Motorola had been one of the early pioneers of microprocessors with the 8-bit Motorola 6800 launched in 1974. Launched a few years before there was really a big market for it, the 6800 was nonetheless successful and it inspired other 8-bit rivals such as the MOS Technology 6502 and Zilog Z80.
These rivals took a big chunk of the market that Motorola helped to create, but since Motorola were a forward-looking company they were looking ahead to devices that would be in a different and more powerful class to the 8-bit masses. Skipping the obvious step of making a purely 16-bit CPU, Motorola pressed ahead to create the (mostly) 32-bit Motorola 68000.
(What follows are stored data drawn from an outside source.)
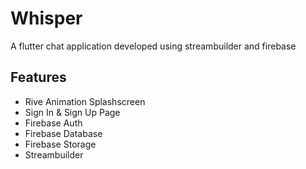 # Whisper

A flutter chat application developed using streambuilder and firebase

## Features
* Rive Animation Splashscreen
* Sign In & Sign Up Page
* Firebase Auth
* Firebase Database
* Firebase Storage
* Streambuilder

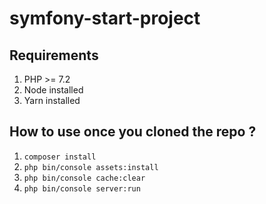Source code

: # symfony-start-project

## Requirements

1. PHP >= 7.2
2. Node installed
3. Yarn installed

## How to use once you cloned the repo ?

1. `composer install`
2. `php bin/console assets:install`
3. `php bin/console cache:clear`
4. `php bin/console server:run`
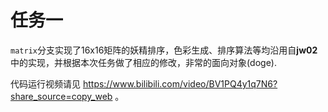 # 任务一

`matrix`分支实现了16x16矩阵的妖精排序，色彩生成、排序算法等均沿用自**jw02**中的实现，并根据本次任务做了相应的修改，非常的面向对象(doge).

代码运行视频请见 https://www.bilibili.com/video/BV1PQ4y1q7N6?share_source=copy_web 。
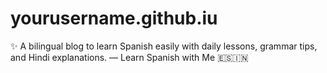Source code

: # yourusername.github.iu
✨ A bilingual blog to learn Spanish easily with daily lessons, grammar tips, and Hindi explanations. — Learn Spanish with Me 🇪🇸🇮🇳
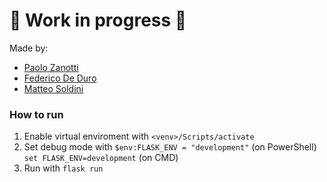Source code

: # :construction: Work in progress :construction:

Made by:

- [Paolo Zanotti](https://github.com/zanottipaolo)
- [Federico De Duro](https://github.com/Jfkmdd)
- [Matteo Soldini](https://github.com/matteosoldini)

### How to run

1. Enable virtual enviroment with `<venv>/Scripts/activate`
2. Set debug mode with `$env:FLASK_ENV = "development"` (on PowerShell) `set FLASK_ENV=development` (on CMD)
3. Run with `flask run`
Introduced in September 1979, the 68000 was less like the cheap and cheerful 8-bit CPUs finding their way into home computers such as the PET and Apple II and was rather more like the powerful processors found in minicomputers such as the DEC VAX.
Although the 68000 started in high-end devices such as the Sun-1 workstation, it progressively got cheaper and found its way into a new generation of powerful home computers such as the Apple Macintosh, Atari ST and Commodore Amiga and even Apple laser printers. Games consoles soon took on the 68000 and eventually derivatives of it ended up as embedded systems which are still in use to this day (the NXP ColdFire for example).
During the mid-1980s to the mid-1990s the 68000 series of processors was the only real rival to Intel in terms of volume. By 1994 the line had really been upgraded as much as it could, and Motorola then teamed up with IBM and Apple to create the PowerPC processor which was used mostly in the Power Macintosh line until 2006.
Processors are a pretty niche thing to collect, but early examples of the 68000 are pretty common to find. Much more collectable – and usable – are the 1980s computer systems that use the 68000, especially those from Commodore and Atari.